Same as all vehicles were unsafe for over 50 years as they didn't have seatbelts fitted.
I believe it's called progress. 😉


----------



## nicholsong (May 26, 2009)

Spacerunner said:


> Same as all vehicles were unsafe for over 50 years as they didn't have seatbelts fitted.
> I believe it's called progress. 😉


I might agree with you that it could be considered 'progress' if the side lights were mandatory under Construction and Use Regs., but they are not, unlike seat belts.


----------



## Pudsey_Bear (Sep 25, 2008)

I thought they were mandatory depending on vehicle length, I have sailed through MOTs in the past with one or more not illuminated. Mind you my MOT man has a white stick.


----------



## nicholsong (May 26, 2009)

Pudsey_Bear said:


> I thought they were mandatory depending on vehicle length, I have sailed through MOTs in the past with one or more not illuminated. Mind you my MOT man has a white stick.


So did our MH in previous years. I believe they were only included in the test about 3 months ago.

Geoff


----------



## Drew (May 30, 2005)

Last Tuesday 6th Aug my car passed its MOT. Yesterday I had a nearside break light fail and as I was going out last night I took it to the garage to have it replaced (£5 including a tip).

Whilst in the garage (Top Gear) I asked the MOT tester about side lights on a Motorhome. His answer was that they all had to be working or it would fail, *BUT* if he was within his time limit he would replace the bulb or whatever if possible, and pass the vehicle.

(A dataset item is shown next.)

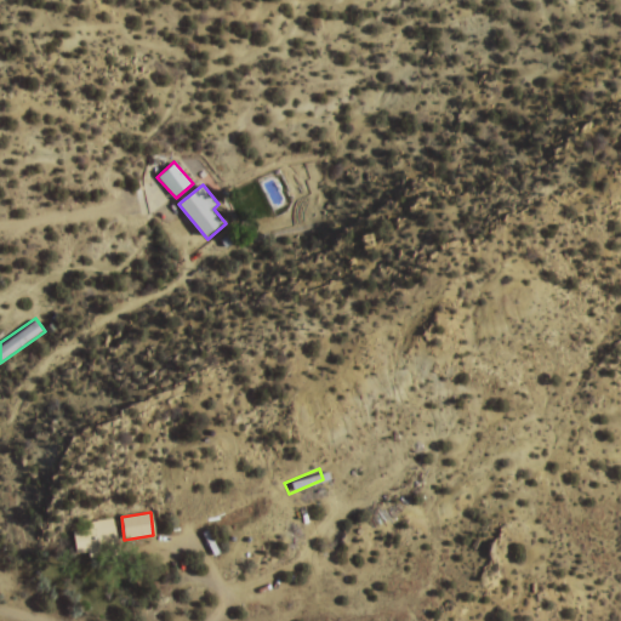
[(74,527),(79,560),(119,554),(115,522),(74,527)]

Apparently the testers have to sign onto a computer when they start a MOT and sign out whenever it is finished.


----------



## cronkle (May 1, 2005)

Can't find where in law it says that if lights are fitted they must work. (other than sect.23 of the '89 regs). Would also seem to me that https://www.mot-testing.service.gov...amps-reflectors-and-electrical-equipment.html is the document written for/by DVSA for testers to follow and that https://www.motester.co.uk/mot-test-of-lights/ appears to have been written and produced by what might be called an advisory organisation. Therefore the former is the one that should be seen as definitive.

Also, from memory the exemptions from having side marker lights is for vehicles under 6 metres and passenger vehicles.


----------